Cependant, comme M. Commeinhes le soulève très justement dans l’objet de son amendement, la difficulté que pose l’insertion opérée à l’Assemblée nationale tient à la cristallisation d’une jurisprudence, l’empêchant d’évoluer à l’avenir, au gré des évolutions de notre société.
J’ajoute, par ailleurs, que cette jurisprudence repose essentiellement sur des cas de demande de communication de documents dans le cadre de la commande publique, donnant lieu à une appréciation au cas par cas, comme le précise une note de la CADA et de la direction des affaires juridiques, la DAJ, datée du 5 février 2015 : « L’atteinte au secret en matière commerciale et industrielle est appréciée différemment par la CADA, selon que les documents concernent l’entreprise retenue ou les entreprises non retenues. […] En outre, dans certaines circonstances particulières, la communication de documents qui, à l’ordinaire, serait autorisée, peut être réduite, voire refusée dans un souci de garantir le respect de la libre concurrence. » On le voit, l’ouverture des données publiques nécessite une appréciation nouvelle de cette notion.
Pour cette raison, la commission des lois a, sur mon initiative, introduit la notion de « secret des affaires », en complément de celle du « secret en matière commerciale et industrielle ».
Cette notion n’est pas étrangère à notre droit : le code de commerce s’y réfère à plusieurs reprises, de même que le Conseil d’État.

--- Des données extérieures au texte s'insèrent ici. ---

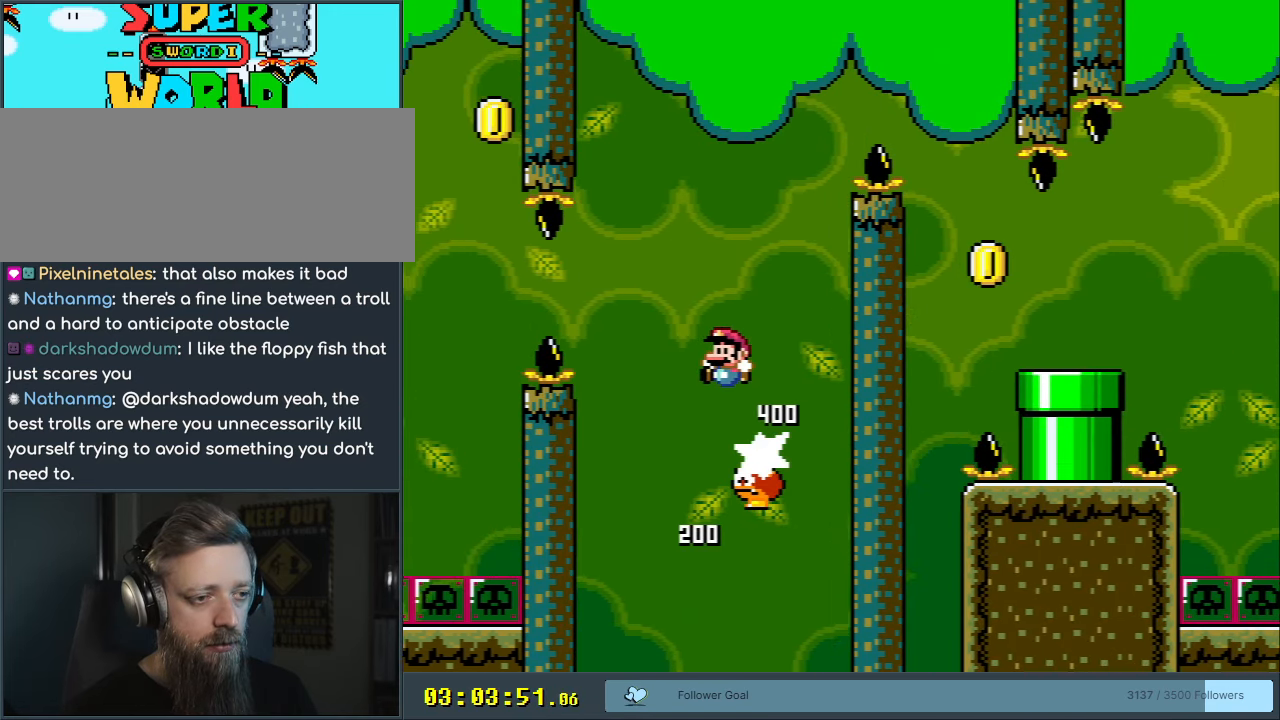
{"buttons": ["B", "Y"], "events": [[50, "B", "up"], [250, "B", "down"], [467, "DPAD_LEFT", "up"]]}
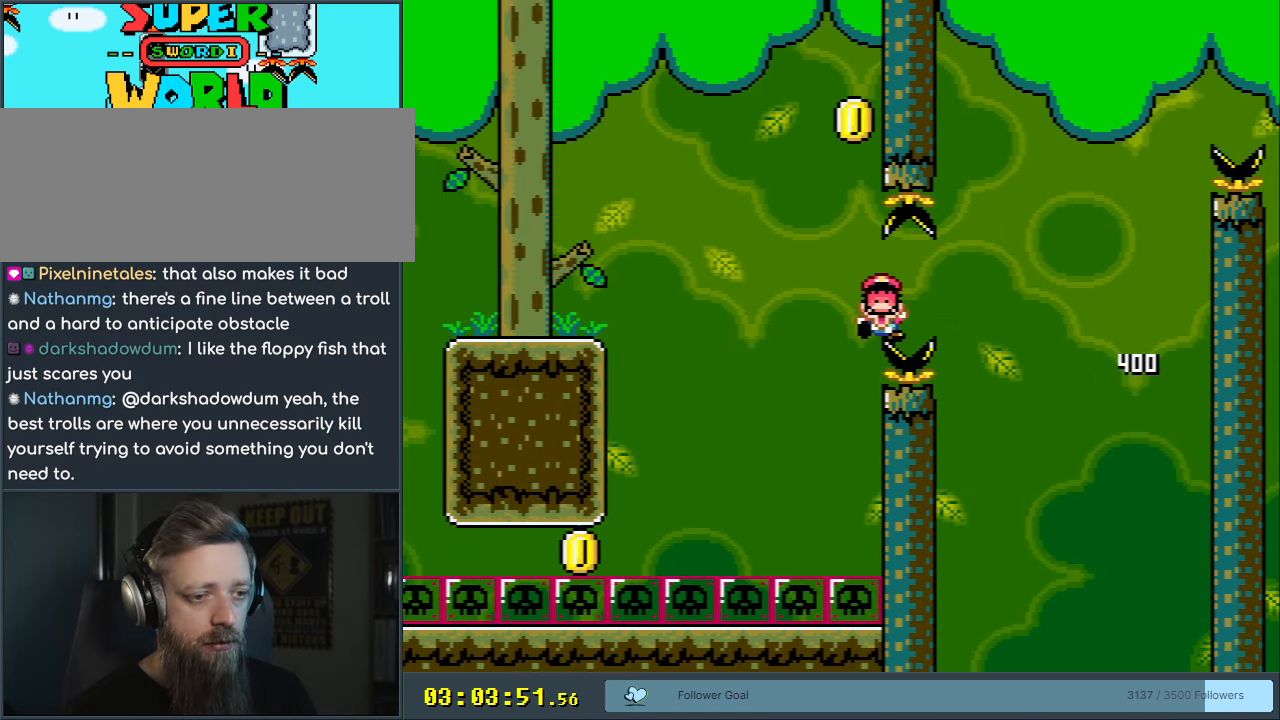
{"buttons": [], "events": [[267, "Y", "up"], [300, "B", "up"], [383, "A", "down"], [500, "A", "up"]]}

Ainsi, le 6 avril 2001, celui-ci a estimé que « l'administration ne peut être tenue […] de communiquer des pièces couvertes par un secret protégé par la loi, tel le secret des affaires, sans l'autorisation de celui dans l'intérêt duquel le secret a été édicté, qu'il s'agisse de pièces n'émanant pas de l'administration, mais qu'elle détient ou de pièces émanant de l'administration ou d'un organisme de contrôle dépendant de l'État, tels les passages de rapports reproduisant des informations couvertes par le secret ».
En outre, la directive sur le secret des affaires, que nous serons, je l’espère, appelés à transposer le plus rapidement possible, a été adoptée par le Parlement européen le 14 avril dernier. Le secret des affaires y est ainsi défini : « Aux fins de la présente directive, on entend par […] “secret d’affaires”, des informations qui répondent à toutes les conditions suivantes :
« a) elles sont secrètes en ce sens que, dans leur globalité ou dans la configuration et l’assemblage exacts de leurs éléments, elles ne sont pas généralement connues des personnes appartenant aux milieux qui s’occupent normalement du genre d’informations en question, ou ne leur sont pas aisément accessibles ;
« b) elles ont une valeur commerciale parce qu’elles sont secrètes ;
« c) elles ont fait l’objet, de la part de la personne qui en a le contrôle de façon licite, de dispositions raisonnables, compte tenu des circonstances, destinées à les garder secrètes ».
La principale différence de ces informations avec le secret en matière commerciale et industrielle réside donc dans la prise en compte des efforts entrepris par leur détenteur pour en garantir le secret.
Pour les raisons que je viens d’exposer, j’émets un avis défavorable sur tous ces amendements, qui sont contraires à la position de la commission.